From the data, copy out every line in which the word "down" appears.

### SOURCE DATA
┄┄┄┄┄┄┄┄┄┄┄┄┄┄┄┄┄┄┄┄
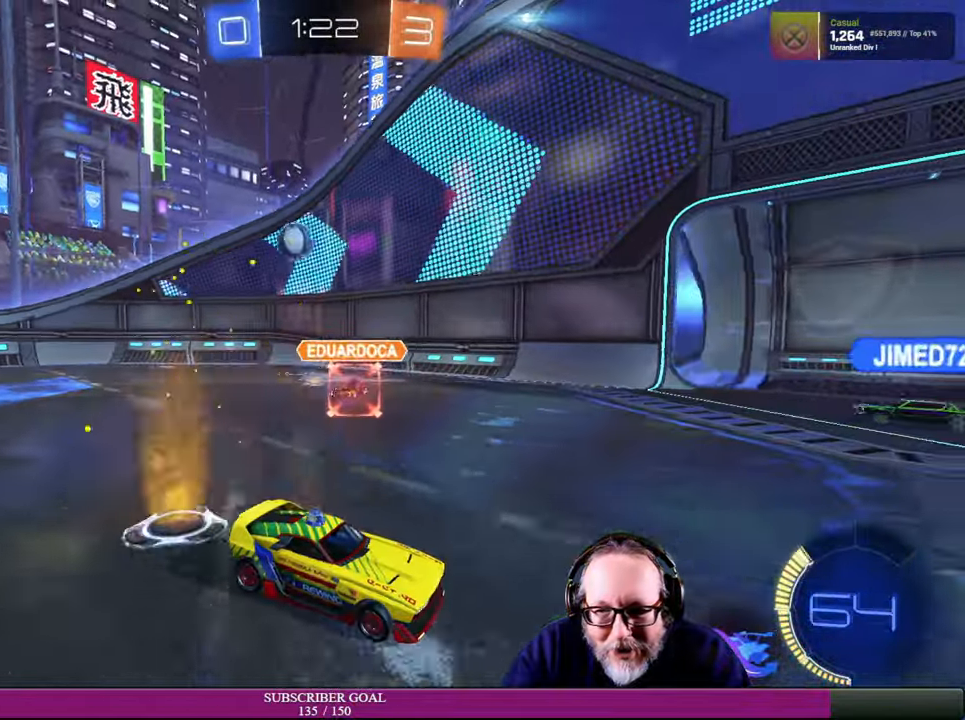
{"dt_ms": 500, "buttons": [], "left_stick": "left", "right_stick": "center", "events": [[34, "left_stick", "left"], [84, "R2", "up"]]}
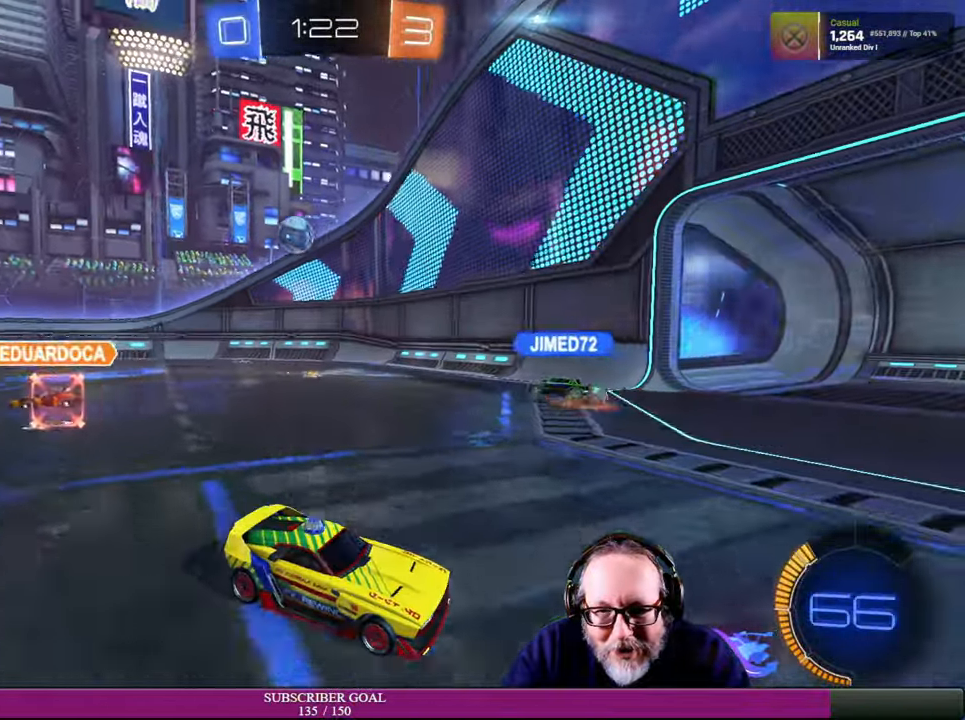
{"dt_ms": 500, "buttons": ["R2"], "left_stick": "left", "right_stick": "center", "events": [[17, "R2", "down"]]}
┄┄┄┄┄┄┄┄┄┄┄┄┄┄┄┄┄┄┄┄
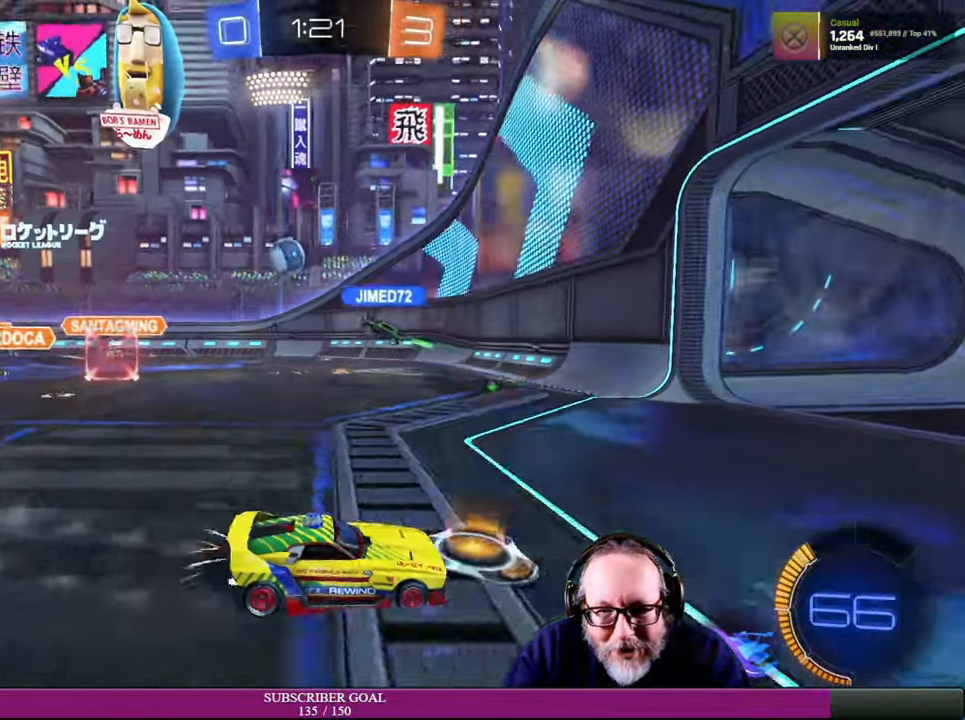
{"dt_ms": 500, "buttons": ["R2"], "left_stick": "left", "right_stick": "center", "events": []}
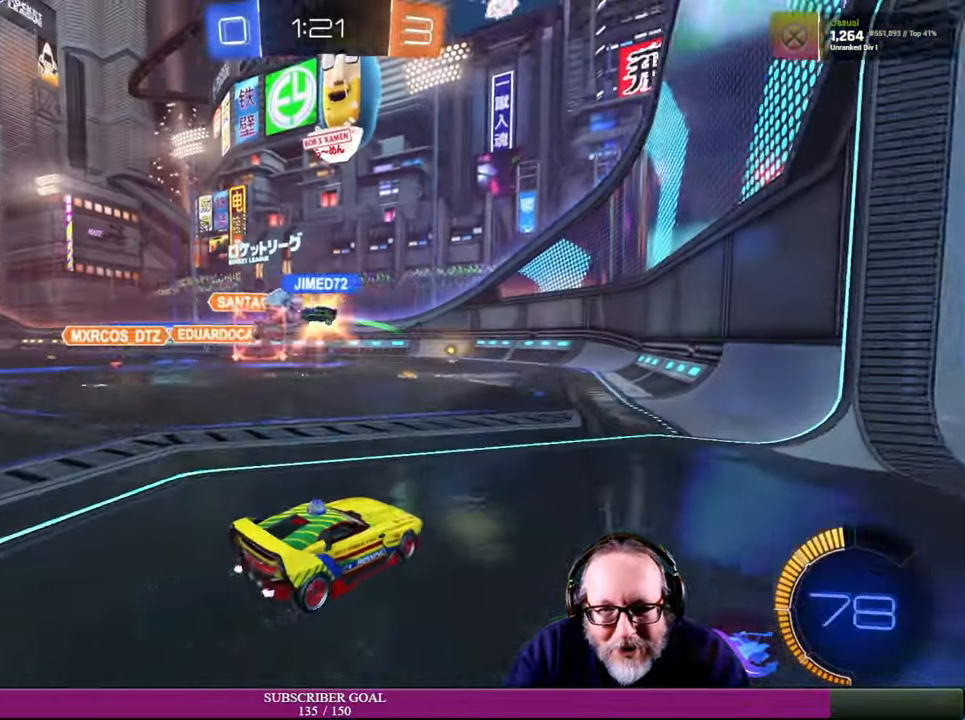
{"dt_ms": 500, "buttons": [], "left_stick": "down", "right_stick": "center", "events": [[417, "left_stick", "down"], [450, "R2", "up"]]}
┄┄┄┄┄┄┄┄┄┄┄┄┄┄┄┄┄┄┄┄
### TASK RESULT
{"dt_ms": 500, "buttons": ["R2"], "left_stick": "left", "right_stick": "center", "events": [[17, "R2", "down"]]}
{"dt_ms": 500, "buttons": [], "left_stick": "down", "right_stick": "center", "events": [[417, "left_stick", "down"], [450, "R2", "up"]]}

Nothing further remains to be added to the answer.